U.K. Prime Minister David Cameron held talks with Chinese Premier Wen Jiabao on Tuesday afternoon on the first day of a major trade mission aimed at deepening commercial ties.
Mr. Cameron and Mr. Wen sat down for talks in Beijing's Great Hall of the People following a series of ministerial talks earlier this week covering economic, energy and educational issues.
After a brief welcoming ceremony, Mr. Wen thanked Mr. Cameron for prioritizing U.K.-China relations in his first months of office and pledged to push "forward the friendship and cooperation between our two countries." Mr. Cameron said he was glad to be "back in China and to be back with such a big delegation of ministers and business people."
"My new government does highly value the relationship between Britain and China," he said. Mr. Cameron is leading the U.K.'s largest-ever business delegation to the Asian giant as he seeks to deepen ties and help push British business interests. The prime minister has said he hopes the two countries can double bilateral trade to some $100 billion over the next five years.
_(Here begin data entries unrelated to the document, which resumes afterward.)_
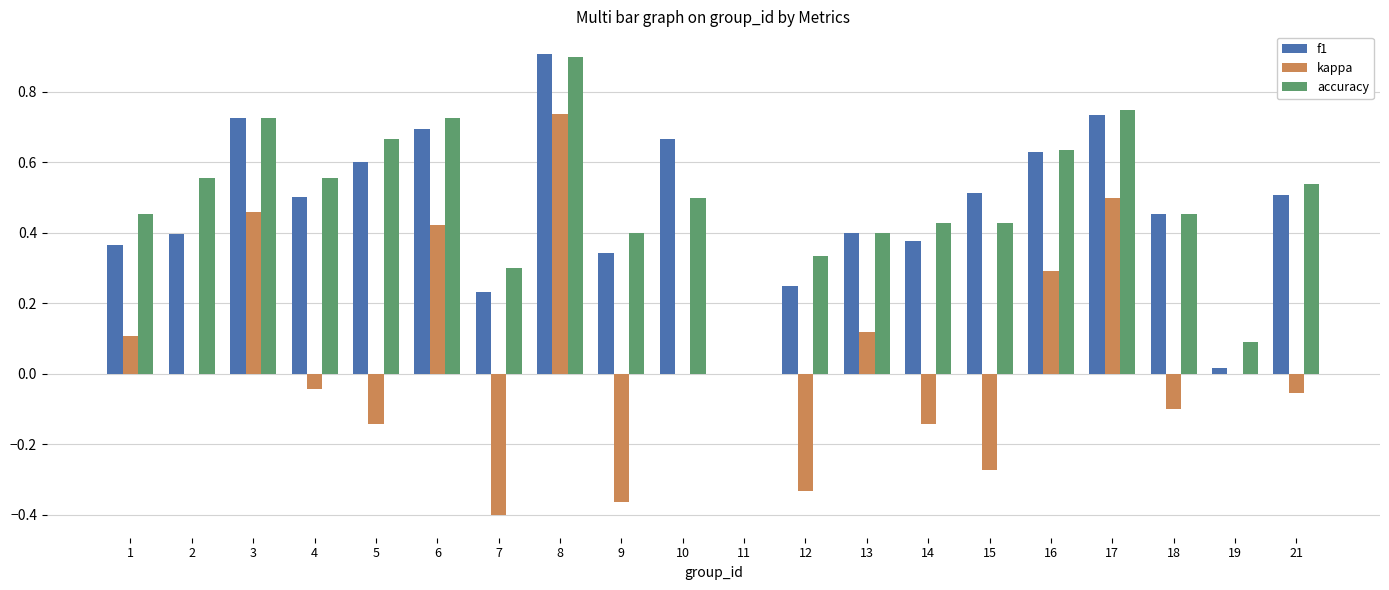

Is the value of accuracy at 21 greater than the value of f1 at 13?

Yes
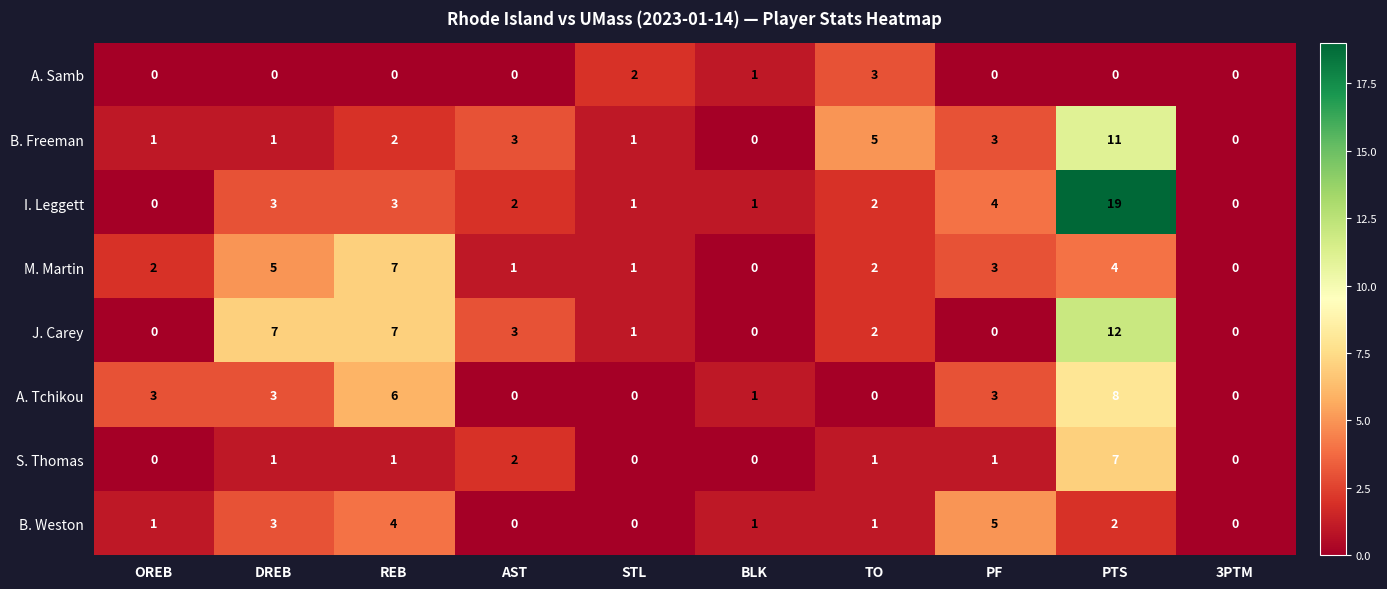

Which series has the largest total across all categories?

I. Leggett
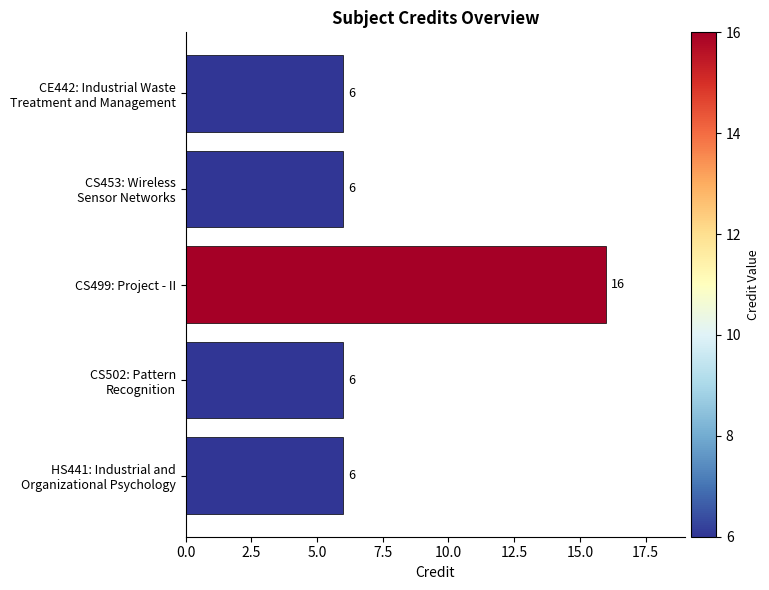

What is the value of the 2nd bar from the top?

6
Earlier, the two governments announced that China and the U.K. will study cross-listing of exchange-traded funds in each other's markets. In a joint statement, the governments also welcomed "the approval" of a planned Chinese securities joint venture between Royal Bank of Scotland Group PLC and China's Guolian Securities Co., a deal the two firms signed in September. The agreements came after talks chaired by Chinese Vice Premier Wang Qishan and U.K. Chancellor of the Exchequer George Osborne.
China's regulators have yet to allow Chinese fund-management companies to issue exchange-traded funds under the Qualified Domestic Institutional Investors program that would allow Chinese investors to invest in foreign index-linked funds directly in China. No foreign ETFs so far are allowed to list in China yet either.
Mr. Osborne said the British government would welcome more investment from China, including from sovereign-wealth funds. And he said the two countries have "huge potential" to boost trade and economic ties.
In a round of television interviews earlier, Mr. Cameron said his country's ties with China are strong enough for the two sides to discuss issues like human rights. He said the U.K.-Chinese relationship is strong "at the very highest level."
When asked if he would press human-rights issues with the Chinese leadership, he said that Britain has "a really high level dialogue with China on all sorts of issues ranging from the economy and trade and business and, of course, human rights. That is how it should be. Of course we shouldn't be lecturing and hectoring but it is right we have a dialogue on these things."
Mr. Cameron said he didn't believe trade deals would be jeopardized by speaking forthrightly on human rights. U.K. officials have said Mr. Cameron will raise human-rights issues in his meeting, but that they will be tackled in a "measured way."
The U.K. government has already confirmed its ambassador will attend the Nobel peace prize ceremony in Oslo later this year. The prize was awarded to Chinese dissident Liu Xiaobo, angering the government in Beijing, which has lobbied European governments not to attend the ceremony. Mr. Liu was sentenced to 11 years in prison last December on subversion charges after coauthoring a manifesto calling for political reform in China, which was widely circulated online and signed by thousands.
Mr. Cameron arrived in Beijing Tuesday morning and made his first stop at a local store of U.K supermarket chain Tesco, which is expanding its presence in China with an investment of £2 billion ($3.23 billion) during the next five years.
Tesco Executive Director Lucy Neville-Rolfe, who is part of the more than 40-strong business delegation on the China trip, said the country "represents a huge opportunity for growth, with large numbers of consumers and a government which thinks that expanding internal consumption is important."
Mr. Cameron later visited a 600-year old temple in Beijing. His government had set improving commercial ties with India and China as a key policy goal when it took office in May. The prime minister led a large delegation to India in July.